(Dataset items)
-*-
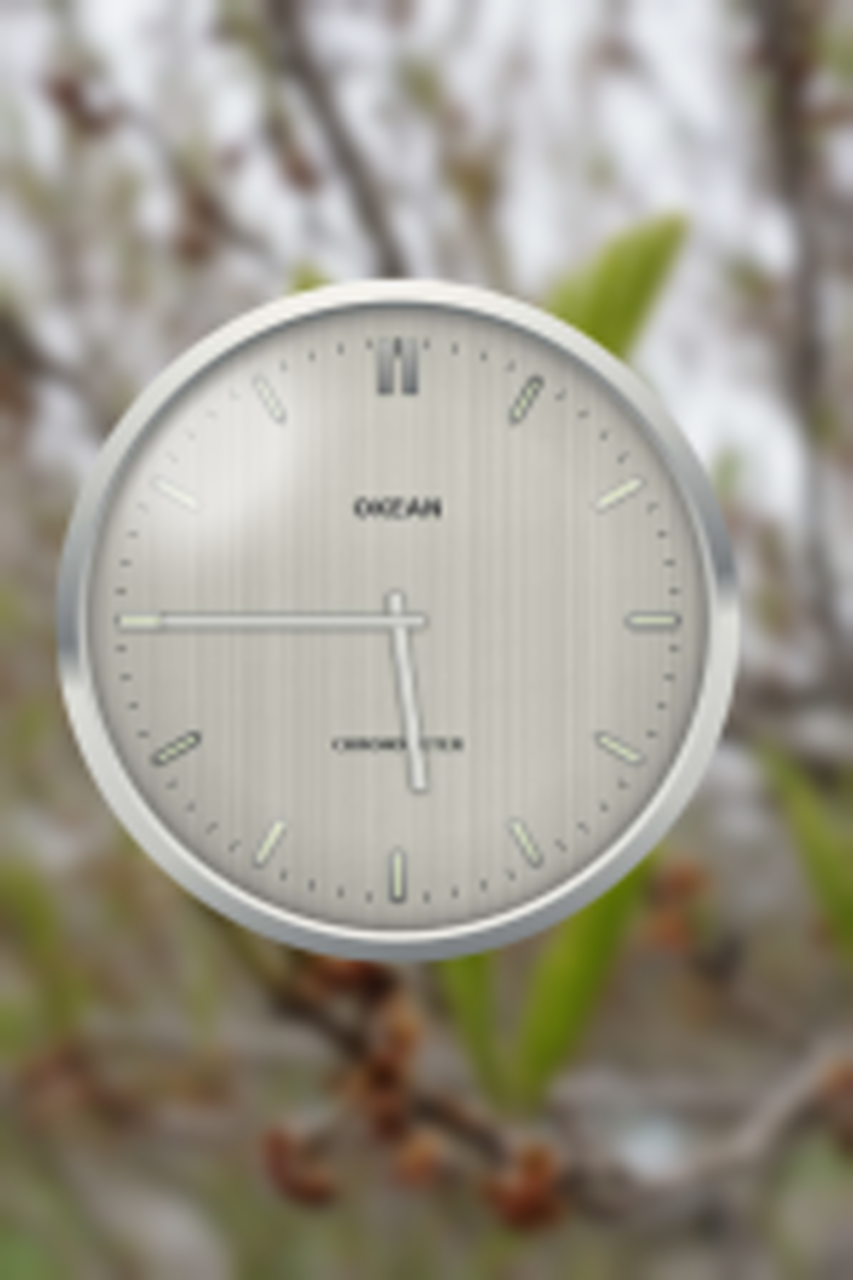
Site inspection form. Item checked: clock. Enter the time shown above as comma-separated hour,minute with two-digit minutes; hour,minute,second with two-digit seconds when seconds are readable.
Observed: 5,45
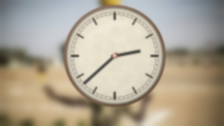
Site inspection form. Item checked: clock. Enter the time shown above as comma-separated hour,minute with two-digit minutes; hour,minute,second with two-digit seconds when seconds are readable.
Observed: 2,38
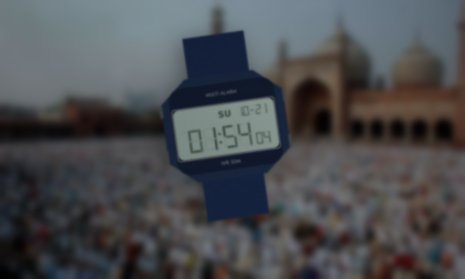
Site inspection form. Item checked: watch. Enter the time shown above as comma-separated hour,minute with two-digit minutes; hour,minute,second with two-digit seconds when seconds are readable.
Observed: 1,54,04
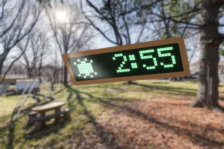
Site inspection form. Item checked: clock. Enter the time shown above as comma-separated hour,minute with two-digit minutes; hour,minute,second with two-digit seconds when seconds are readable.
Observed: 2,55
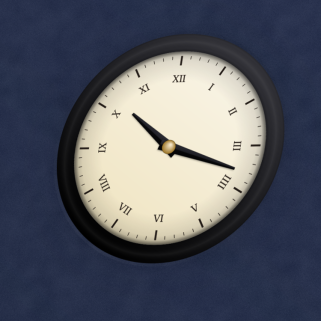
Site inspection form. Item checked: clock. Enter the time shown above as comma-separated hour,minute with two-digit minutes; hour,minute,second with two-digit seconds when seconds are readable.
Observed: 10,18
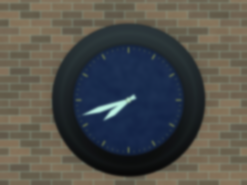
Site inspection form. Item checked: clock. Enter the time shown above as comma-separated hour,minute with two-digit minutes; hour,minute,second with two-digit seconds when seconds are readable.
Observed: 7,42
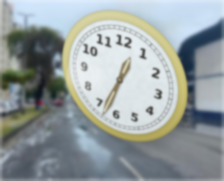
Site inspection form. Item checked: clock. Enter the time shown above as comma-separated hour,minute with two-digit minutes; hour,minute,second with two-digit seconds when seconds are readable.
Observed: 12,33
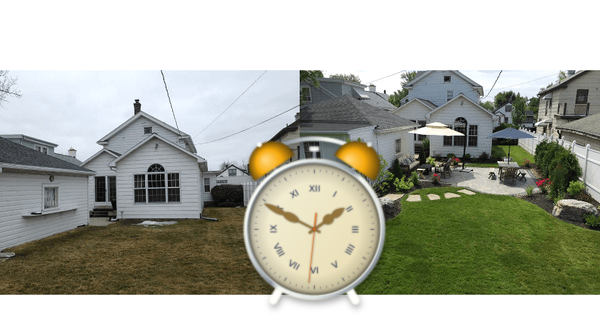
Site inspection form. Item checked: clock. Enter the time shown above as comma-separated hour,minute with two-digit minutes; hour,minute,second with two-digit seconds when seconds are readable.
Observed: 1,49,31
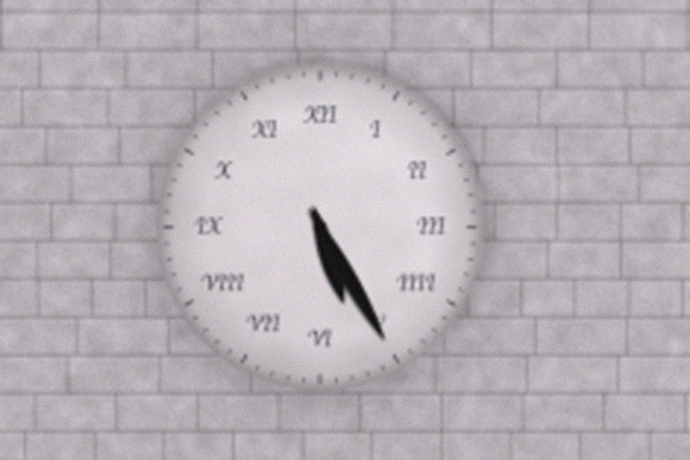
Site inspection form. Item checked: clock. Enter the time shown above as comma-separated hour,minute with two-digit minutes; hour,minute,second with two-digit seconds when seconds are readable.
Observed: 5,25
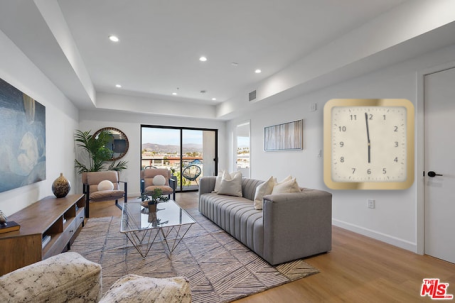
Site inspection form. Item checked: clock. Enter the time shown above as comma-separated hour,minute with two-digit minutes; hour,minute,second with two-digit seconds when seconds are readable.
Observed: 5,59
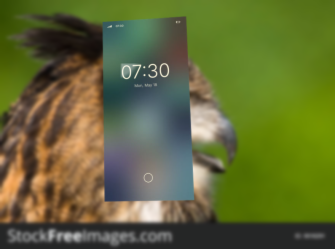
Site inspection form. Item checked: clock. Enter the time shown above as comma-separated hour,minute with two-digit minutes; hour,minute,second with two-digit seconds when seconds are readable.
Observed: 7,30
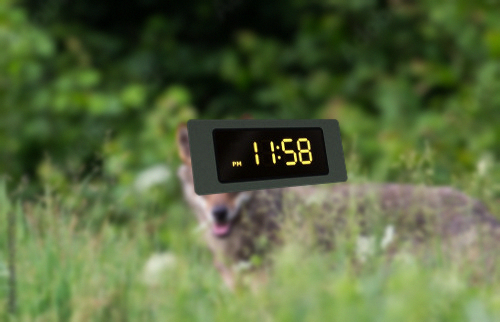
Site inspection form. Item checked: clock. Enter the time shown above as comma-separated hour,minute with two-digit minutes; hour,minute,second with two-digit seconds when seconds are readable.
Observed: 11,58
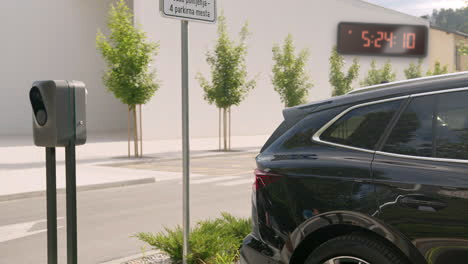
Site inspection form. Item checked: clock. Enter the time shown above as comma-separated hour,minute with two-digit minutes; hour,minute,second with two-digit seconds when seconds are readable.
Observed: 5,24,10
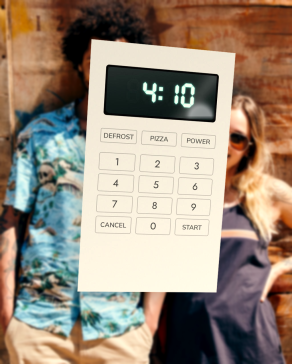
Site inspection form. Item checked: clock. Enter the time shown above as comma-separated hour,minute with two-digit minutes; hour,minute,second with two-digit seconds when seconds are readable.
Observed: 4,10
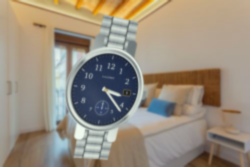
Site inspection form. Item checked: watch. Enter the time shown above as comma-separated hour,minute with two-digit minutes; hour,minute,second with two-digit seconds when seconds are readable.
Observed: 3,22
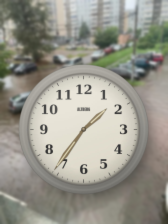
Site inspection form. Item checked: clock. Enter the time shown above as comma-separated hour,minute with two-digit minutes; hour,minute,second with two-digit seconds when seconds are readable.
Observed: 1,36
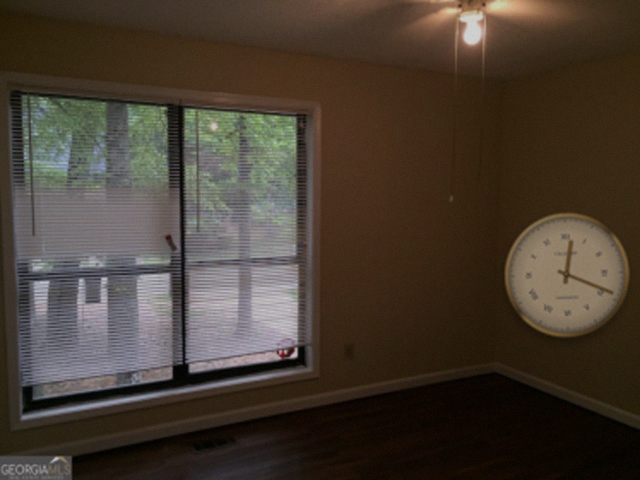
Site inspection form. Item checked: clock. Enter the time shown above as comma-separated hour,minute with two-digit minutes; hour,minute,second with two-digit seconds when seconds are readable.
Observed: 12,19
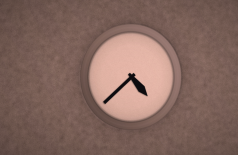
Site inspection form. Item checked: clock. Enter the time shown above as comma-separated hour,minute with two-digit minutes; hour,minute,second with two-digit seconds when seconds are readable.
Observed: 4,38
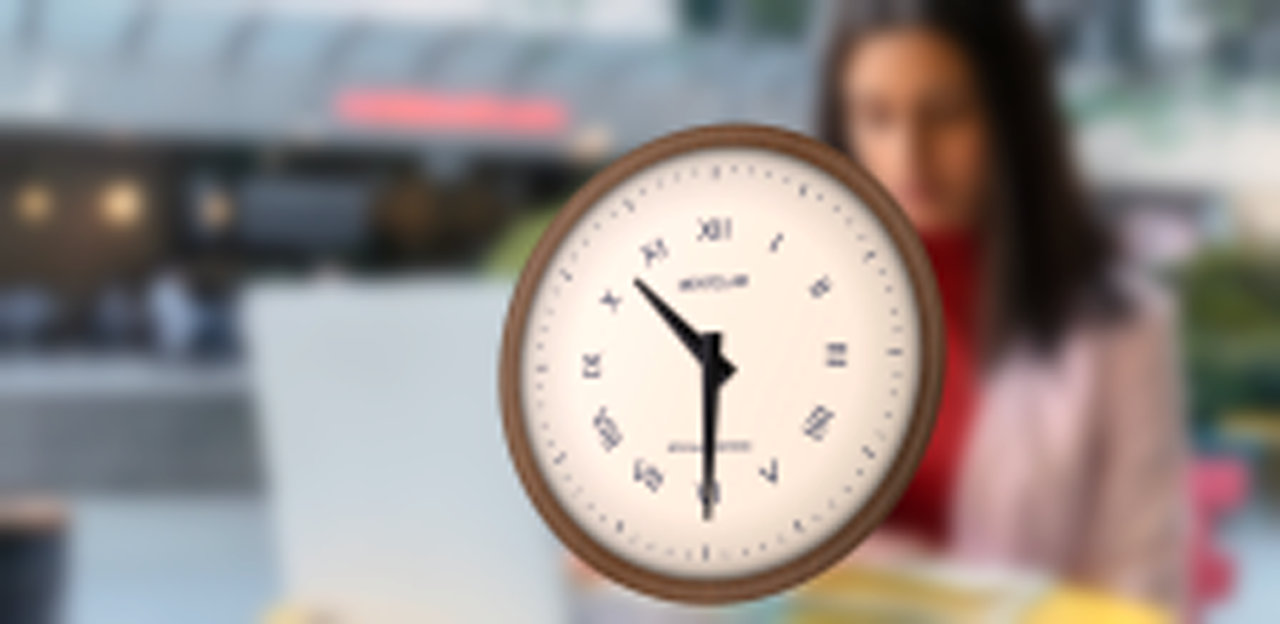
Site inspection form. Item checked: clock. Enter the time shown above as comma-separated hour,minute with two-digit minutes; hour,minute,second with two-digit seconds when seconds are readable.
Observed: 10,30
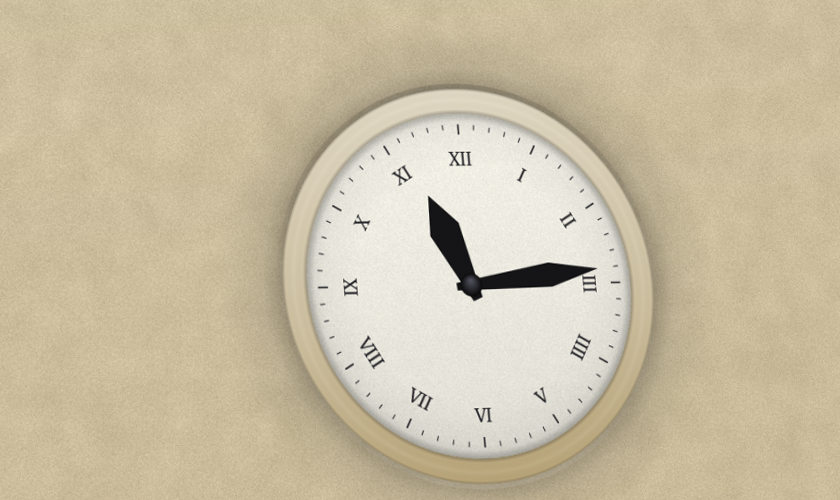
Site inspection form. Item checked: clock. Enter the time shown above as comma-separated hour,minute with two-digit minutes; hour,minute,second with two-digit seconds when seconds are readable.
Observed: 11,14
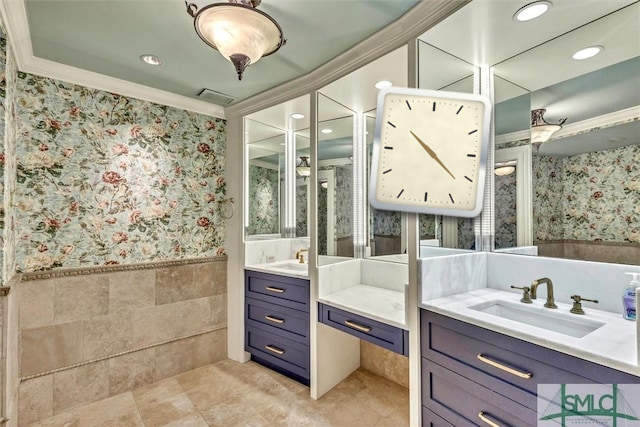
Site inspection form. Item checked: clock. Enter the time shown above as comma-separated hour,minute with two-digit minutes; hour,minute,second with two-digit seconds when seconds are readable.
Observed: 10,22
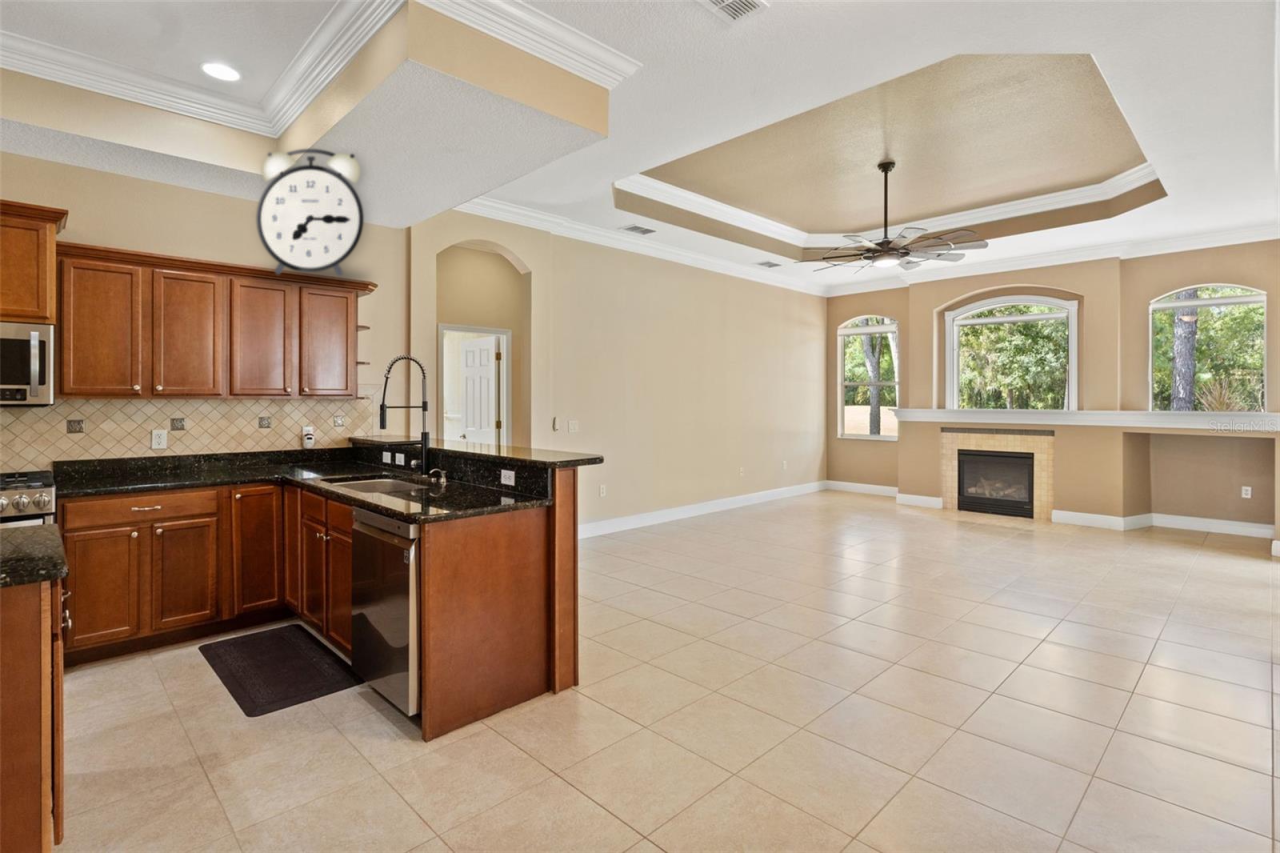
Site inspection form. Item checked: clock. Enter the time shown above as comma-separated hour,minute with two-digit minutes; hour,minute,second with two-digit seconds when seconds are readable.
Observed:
-*-
Goal = Copy the records from their start up to and including the line with "Observed: 5,45", swapping "Site inspection form" for "Field inspection sheet" and leaving everything else unchanged. Leave the pictures out of the copy.

Response to the task =
Field inspection sheet. Item checked: clock. Enter the time shown above as comma-separated hour,minute with two-digit minutes; hour,minute,second with two-digit seconds when seconds are readable.
Observed: 5,45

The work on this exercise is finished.